On his appointment by Blessed John Paul II as Auxiliary Bishop of Meath at the age of 43 years, he was Ireland’s youngest Bishop. He was appointed Coadjutor Bishop of Meath on 13 October 1988 and, following the retirement of Bishop McCormack on 16 May 1990, he succeed as Bishop of Meath. Since then it is estimated that Bishop Smith has presided at over 1,500 confirmation ceremonies and ordained almost 100 priests. He is patron of 193 Catholic primary schools and a number of secondary schools.
Five years ago, on the occasion of his silver jubilee, Bishop Smith thanked all who have assisted him in his ministry:
“I have been sustained by the prayers and support of so many. I have met many deeply devoted lay people – people of great faith and profound prayer – who place me at the top of their list when kneeling in prayer before the Lord. It is humbling but, at the same time, a sustaining experience.

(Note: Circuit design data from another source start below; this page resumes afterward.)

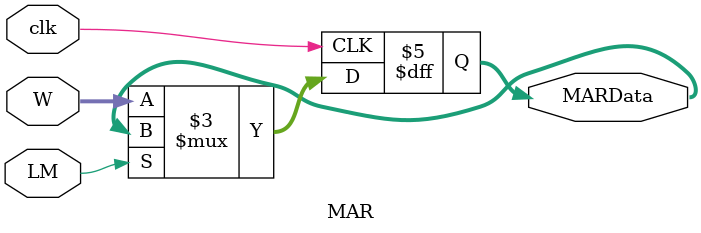
<source format=v>
module MAR(W, clk, LM, MARData);
	input [7:0] W;
	input clk, LM;
	output reg [7:0]MARData;

	
	always @(negedge clk)
		if (~LM)
			MARData <= W;
endmodule
</source>
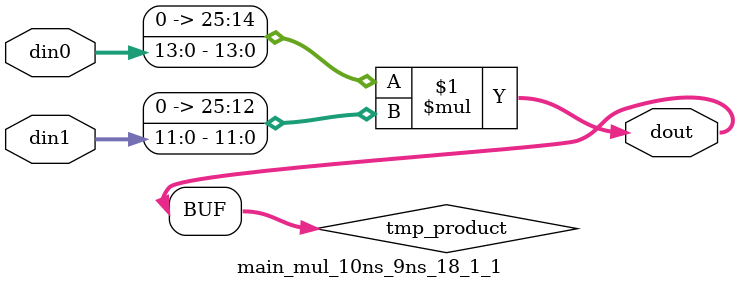
<source format=v>
/*
 * MIT License
 *
 * Copyright (c) 2023 Carnegie Mellon University
 *
 * This file is part of RoWild.
 *
 * Permission is hereby granted, free of charge, to any person obtaining a copy
 * of this software and associated documentation files (the "Software"), to deal
 * in the Software without restriction, including without limitation the rights
 * to use, copy, modify, merge, publish, distribute, sublicense, and/or sell
 * copies of the Software, and to permit persons to whom the Software is
 * furnished to do so, subject to the following conditions:
 *
 * The above copyright notice and this permission notice shall be included in
 * all copies or substantial portions of the Software.
 *
 * THE SOFTWARE IS PROVIDED "AS IS", WITHOUT WARRANTY OF ANY KIND, EXPRESS OR
 * IMPLIED, INCLUDING BUT NOT LIMITED TO THE WARRANTIES OF MERCHANTABILITY,
 * FITNESS FOR A PARTICULAR PURPOSE AND NONINFRINGEMENT. IN NO EVENT SHALL THE
 * AUTHORS OR COPYRIGHT HOLDERS BE LIABLE FOR ANY CLAIM, DAMAGES OR OTHER
 * LIABILITY, WHETHER IN AN ACTION OF CONTRACT, TORT OR OTHERWISE, ARISING FROM,
 * OUT OF OR IN CONNECTION WITH THE SOFTWARE OR THE USE OR OTHER DEALINGS IN THE
 * SOFTWARE.
*/

// 67d7842dbbe25473c3c32b93c0da8047785f30d78e8a024de1b57352245f9689

`timescale 1 ns / 1 ps

module main_mul_10ns_9ns_18_1_1 (
    din0,
    din1,
    dout
);
    parameter ID = 1;
    parameter NUM_STAGE = 0;
    parameter din0_WIDTH = 14;
    parameter din1_WIDTH = 12;
    parameter dout_WIDTH = 26;

    input [din0_WIDTH - 1 : 0] din0;
    input [din1_WIDTH - 1 : 0] din1;
    output [dout_WIDTH - 1 : 0] dout;

    wire signed [dout_WIDTH - 1 : 0] tmp_product;










    assign tmp_product = $signed({1'b0, din0}) * $signed({1'b0, din1});











    assign dout = tmp_product;







endmodule

</source>
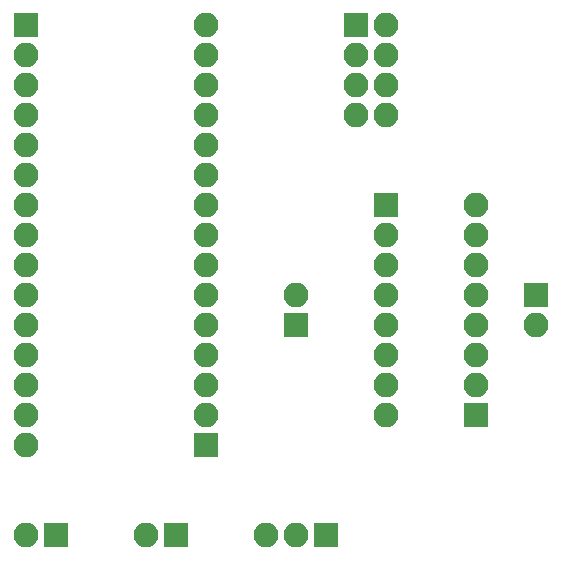
<source format=gts>
G04 #@! TF.FileFunction,Soldermask,Top*
%FSLAX46Y46*%
G04 Gerber Fmt 4.6, Leading zero omitted, Abs format (unit mm)*
G04 Created by KiCad (PCBNEW 4.0.7) date 02/27/18 09:42:24*
%MOMM*%
%LPD*%
G01*
G04 APERTURE LIST*
%ADD10C,0.100000*%
%ADD11R,2.100000X2.100000*%
%ADD12O,2.100000X2.100000*%
G04 APERTURE END LIST*
D10*
D11*
X182880000Y-127000000D03*
D12*
X180340000Y-127000000D03*
D11*
X185420000Y-119380000D03*
D12*
X185420000Y-116840000D03*
X185420000Y-114300000D03*
X185420000Y-111760000D03*
X185420000Y-109220000D03*
X185420000Y-106680000D03*
X185420000Y-104140000D03*
X185420000Y-101600000D03*
X185420000Y-99060000D03*
X185420000Y-96520000D03*
X185420000Y-93980000D03*
X185420000Y-91440000D03*
X185420000Y-88900000D03*
X185420000Y-86360000D03*
X185420000Y-83820000D03*
D11*
X208280000Y-116840000D03*
D12*
X208280000Y-114300000D03*
X208280000Y-111760000D03*
X208280000Y-109220000D03*
X208280000Y-106680000D03*
X208280000Y-104140000D03*
X208280000Y-101600000D03*
X208280000Y-99060000D03*
D11*
X200660000Y-99060000D03*
D12*
X200660000Y-101600000D03*
X200660000Y-104140000D03*
X200660000Y-106680000D03*
X200660000Y-109220000D03*
X200660000Y-111760000D03*
X200660000Y-114300000D03*
X200660000Y-116840000D03*
D11*
X193040000Y-109220000D03*
D12*
X193040000Y-106680000D03*
D11*
X213360000Y-106680000D03*
D12*
X213360000Y-109220000D03*
D11*
X198120000Y-83820000D03*
D12*
X200660000Y-83820000D03*
X198120000Y-86360000D03*
X200660000Y-86360000D03*
X198120000Y-88900000D03*
X200660000Y-88900000D03*
X198120000Y-91440000D03*
X200660000Y-91440000D03*
D11*
X195580000Y-127000000D03*
D12*
X193040000Y-127000000D03*
X190500000Y-127000000D03*
D11*
X172720000Y-127000000D03*
D12*
X170180000Y-127000000D03*
D11*
X170180000Y-83820000D03*
D12*
X170180000Y-86360000D03*
X170180000Y-88900000D03*
X170180000Y-91440000D03*
X170180000Y-93980000D03*
X170180000Y-96520000D03*
X170180000Y-99060000D03*
X170180000Y-101600000D03*
X170180000Y-104140000D03*
X170180000Y-106680000D03*
X170180000Y-109220000D03*
X170180000Y-111760000D03*
X170180000Y-114300000D03*
X170180000Y-116840000D03*
X170180000Y-119380000D03*
M02*

</source>
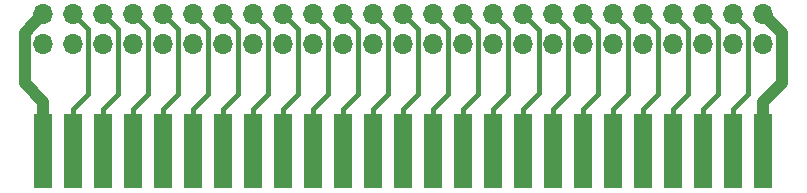
<source format=gbr>
G04 #@! TF.GenerationSoftware,KiCad,Pcbnew,(5.1.5-0-10_14)*
G04 #@! TF.CreationDate,2021-02-08T21:24:19-05:00*
G04 #@! TF.ProjectId,apple-ii-breadboard-card,6170706c-652d-4696-992d-627265616462,1.1*
G04 #@! TF.SameCoordinates,Original*
G04 #@! TF.FileFunction,Copper,L2,Bot*
G04 #@! TF.FilePolarity,Positive*
%FSLAX46Y46*%
G04 Gerber Fmt 4.6, Leading zero omitted, Abs format (unit mm)*
G04 Created by KiCad (PCBNEW (5.1.5-0-10_14)) date 2021-02-08 21:24:19*
%MOMM*%
%LPD*%
G04 APERTURE LIST*
%ADD10O,1.700000X1.700000*%
%ADD11R,1.524000X6.350000*%
%ADD12C,1.000000*%
%ADD13C,0.400000*%
G04 APERTURE END LIST*
D10*
X231140000Y-116840000D03*
X231140000Y-119380000D03*
X228600000Y-116840000D03*
X228600000Y-119380000D03*
X226060000Y-116840000D03*
X226060000Y-119380000D03*
X223520000Y-116840000D03*
X223520000Y-119380000D03*
X220980000Y-116840000D03*
X220980000Y-119380000D03*
X218440000Y-116840000D03*
X218440000Y-119380000D03*
X215900000Y-116840000D03*
X215900000Y-119380000D03*
X213360000Y-116840000D03*
X213360000Y-119380000D03*
X210820000Y-116840000D03*
X210820000Y-119380000D03*
X208280000Y-116840000D03*
X208280000Y-119380000D03*
X205740000Y-116840000D03*
X205740000Y-119380000D03*
X203200000Y-116840000D03*
X203200000Y-119380000D03*
X200660000Y-116840000D03*
X200660000Y-119380000D03*
X198120000Y-116840000D03*
X198120000Y-119380000D03*
X195580000Y-116840000D03*
X195580000Y-119380000D03*
X193040000Y-116840000D03*
X193040000Y-119380000D03*
X190500000Y-116840000D03*
X190500000Y-119380000D03*
X187960000Y-116840000D03*
X187960000Y-119380000D03*
X185420000Y-116840000D03*
X185420000Y-119380000D03*
X182880000Y-116840000D03*
X182880000Y-119380000D03*
X180340000Y-116840000D03*
X180340000Y-119380000D03*
X177800000Y-116840000D03*
X177800000Y-119380000D03*
X175260000Y-116840000D03*
X175260000Y-119380000D03*
X172720000Y-116840000D03*
X172720000Y-119380000D03*
X170180000Y-116840000D03*
X170180000Y-119380000D03*
D11*
X231140000Y-128397000D03*
X228600000Y-128397000D03*
X226060000Y-128397000D03*
X223520000Y-128397000D03*
X220980000Y-128397000D03*
X218440000Y-128397000D03*
X215900000Y-128397000D03*
X213360000Y-128397000D03*
X210820000Y-128397000D03*
X208280000Y-128397000D03*
X205740000Y-128397000D03*
X203200000Y-128397000D03*
X200660000Y-128397000D03*
X198120000Y-128397000D03*
X195580000Y-128397000D03*
X193040000Y-128397000D03*
X190500000Y-128397000D03*
X187960000Y-128397000D03*
X185420000Y-128397000D03*
X182880000Y-128397000D03*
X180340000Y-128397000D03*
X177800000Y-128397000D03*
X175260000Y-128397000D03*
X172720000Y-128397000D03*
X170180000Y-128397000D03*
D12*
X168629999Y-118390001D02*
X169330001Y-117689999D01*
X168629999Y-122671999D02*
X168629999Y-118390001D01*
X170180000Y-124222000D02*
X168629999Y-122671999D01*
X169330001Y-117689999D02*
X170180000Y-116840000D01*
X170180000Y-128397000D02*
X170180000Y-124222000D01*
D13*
X173569999Y-117689999D02*
X172720000Y-116840000D01*
X173970001Y-118090001D02*
X173569999Y-117689999D01*
X172720000Y-124822000D02*
X173970001Y-123571999D01*
X173970001Y-123571999D02*
X173970001Y-118090001D01*
X172720000Y-128397000D02*
X172720000Y-124822000D01*
X176109999Y-117689999D02*
X175260000Y-116840000D01*
X176510001Y-118090001D02*
X176109999Y-117689999D01*
X176510001Y-123571999D02*
X176510001Y-118090001D01*
X175260000Y-124822000D02*
X176510001Y-123571999D01*
X175260000Y-128397000D02*
X175260000Y-124822000D01*
X178649999Y-117689999D02*
X177800000Y-116840000D01*
X179050001Y-118090001D02*
X178649999Y-117689999D01*
X179050001Y-123571999D02*
X179050001Y-118090001D01*
X177800000Y-124822000D02*
X179050001Y-123571999D01*
X177800000Y-128397000D02*
X177800000Y-124822000D01*
X181590001Y-123571999D02*
X181590001Y-118090001D01*
X180340000Y-124822000D02*
X181590001Y-123571999D01*
X181189999Y-117689999D02*
X180340000Y-116840000D01*
X181590001Y-118090001D02*
X181189999Y-117689999D01*
X180340000Y-128397000D02*
X180340000Y-124822000D01*
X184130001Y-118090001D02*
X183729999Y-117689999D01*
X183729999Y-117689999D02*
X182880000Y-116840000D01*
X184130001Y-123571999D02*
X184130001Y-118090001D01*
X182880000Y-124822000D02*
X184130001Y-123571999D01*
X182880000Y-128397000D02*
X182880000Y-124822000D01*
X186269999Y-117689999D02*
X185420000Y-116840000D01*
X186670001Y-118090001D02*
X186269999Y-117689999D01*
X186670001Y-123571999D02*
X186670001Y-118090001D01*
X185420000Y-124822000D02*
X186670001Y-123571999D01*
X185420000Y-128397000D02*
X185420000Y-124822000D01*
X188809999Y-117689999D02*
X187960000Y-116840000D01*
X189210001Y-123571999D02*
X189210001Y-118090001D01*
X189210001Y-118090001D02*
X188809999Y-117689999D01*
X187960000Y-124822000D02*
X189210001Y-123571999D01*
X187960000Y-128397000D02*
X187960000Y-124822000D01*
X191750001Y-118090001D02*
X191349999Y-117689999D01*
X190500000Y-124822000D02*
X191750001Y-123571999D01*
X191349999Y-117689999D02*
X190500000Y-116840000D01*
X191750001Y-123571999D02*
X191750001Y-118090001D01*
X190500000Y-128397000D02*
X190500000Y-124822000D01*
X193889999Y-117689999D02*
X193040000Y-116840000D01*
X194290001Y-118090001D02*
X193889999Y-117689999D01*
X194290001Y-123571999D02*
X194290001Y-118090001D01*
X193040000Y-124822000D02*
X194290001Y-123571999D01*
X193040000Y-128397000D02*
X193040000Y-124822000D01*
X196429999Y-117689999D02*
X195580000Y-116840000D01*
X196830001Y-118090001D02*
X196429999Y-117689999D01*
X196830001Y-123571999D02*
X196830001Y-118090001D01*
X195580000Y-124822000D02*
X196830001Y-123571999D01*
X195580000Y-128397000D02*
X195580000Y-124822000D01*
X199370001Y-118090001D02*
X198969999Y-117689999D01*
X198969999Y-117689999D02*
X198120000Y-116840000D01*
X198120000Y-124822000D02*
X199370001Y-123571999D01*
X199370001Y-123571999D02*
X199370001Y-118090001D01*
X198120000Y-128397000D02*
X198120000Y-124822000D01*
X201910001Y-118090001D02*
X201509999Y-117689999D01*
X201910001Y-123571999D02*
X201910001Y-118090001D01*
X200660000Y-124822000D02*
X201910001Y-123571999D01*
X201509999Y-117689999D02*
X200660000Y-116840000D01*
X200660000Y-128397000D02*
X200660000Y-124822000D01*
X204049999Y-117689999D02*
X203200000Y-116840000D01*
X204450001Y-118090001D02*
X204049999Y-117689999D01*
X204450001Y-123571999D02*
X204450001Y-118090001D01*
X203200000Y-124822000D02*
X204450001Y-123571999D01*
X203200000Y-128397000D02*
X203200000Y-124822000D01*
X206990001Y-118090001D02*
X206589999Y-117689999D01*
X206589999Y-117689999D02*
X205740000Y-116840000D01*
X205740000Y-124822000D02*
X206990001Y-123571999D01*
X206990001Y-123571999D02*
X206990001Y-118090001D01*
X205740000Y-128397000D02*
X205740000Y-124822000D01*
X209129999Y-117689999D02*
X208280000Y-116840000D01*
X208280000Y-124822000D02*
X209530001Y-123571999D01*
X209530001Y-118090001D02*
X209129999Y-117689999D01*
X209530001Y-123571999D02*
X209530001Y-118090001D01*
X208280000Y-128397000D02*
X208280000Y-124822000D01*
X212109999Y-118129999D02*
X211669999Y-117689999D01*
X211669999Y-117689999D02*
X210820000Y-116840000D01*
X210820000Y-124822000D02*
X212109999Y-123532001D01*
X212109999Y-123532001D02*
X212109999Y-118129999D01*
X210820000Y-128397000D02*
X210820000Y-124822000D01*
X214610001Y-118090001D02*
X214209999Y-117689999D01*
X214610001Y-123571999D02*
X214610001Y-118090001D01*
X213360000Y-124822000D02*
X214610001Y-123571999D01*
X214209999Y-117689999D02*
X213360000Y-116840000D01*
X213360000Y-128397000D02*
X213360000Y-124822000D01*
X217150001Y-118090001D02*
X216749999Y-117689999D01*
X217150001Y-123571999D02*
X217150001Y-118090001D01*
X215900000Y-124822000D02*
X217150001Y-123571999D01*
X216749999Y-117689999D02*
X215900000Y-116840000D01*
X215900000Y-128397000D02*
X215900000Y-124822000D01*
X219690001Y-118090001D02*
X219289999Y-117689999D01*
X218440000Y-124822000D02*
X219690001Y-123571999D01*
X219289999Y-117689999D02*
X218440000Y-116840000D01*
X219690001Y-123571999D02*
X219690001Y-118090001D01*
X218440000Y-128397000D02*
X218440000Y-124822000D01*
X222230001Y-118090001D02*
X221829999Y-117689999D01*
X222230001Y-123571999D02*
X222230001Y-118090001D01*
X220980000Y-124822000D02*
X222230001Y-123571999D01*
X221829999Y-117689999D02*
X220980000Y-116840000D01*
X220980000Y-128397000D02*
X220980000Y-124822000D01*
X224770001Y-118090001D02*
X224369999Y-117689999D01*
X224770001Y-123571999D02*
X224770001Y-118090001D01*
X224369999Y-117689999D02*
X223520000Y-116840000D01*
X223520000Y-124822000D02*
X224770001Y-123571999D01*
X223520000Y-128397000D02*
X223520000Y-124822000D01*
X226909999Y-117689999D02*
X226060000Y-116840000D01*
X227310001Y-123571999D02*
X227310001Y-118090001D01*
X226060000Y-124822000D02*
X227310001Y-123571999D01*
X227310001Y-118090001D02*
X226909999Y-117689999D01*
X226060000Y-128397000D02*
X226060000Y-124822000D01*
X229449999Y-117689999D02*
X228600000Y-116840000D01*
X229850001Y-118090001D02*
X229449999Y-117689999D01*
X229850001Y-123571999D02*
X229850001Y-118090001D01*
X228600000Y-124822000D02*
X229850001Y-123571999D01*
X228600000Y-128397000D02*
X228600000Y-124822000D01*
D12*
X231989999Y-117689999D02*
X231140000Y-116840000D01*
X231140000Y-124222000D02*
X232690001Y-122671999D01*
X232690001Y-118390001D02*
X231989999Y-117689999D01*
X232690001Y-122671999D02*
X232690001Y-118390001D01*
X231140000Y-128397000D02*
X231140000Y-124222000D01*
M02*

</source>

I have been able to draw on the support of priests and religious along with the large number of faithful who are involved directly in the mission of faith.
I am conscious that there continues to be many in all our parishes and communities on the side of the Lord, those who continue to live out their faith even if the ambient in which they live is not as supportive or enhancing as in previous times. Every generation is given guardianship of this legacy.”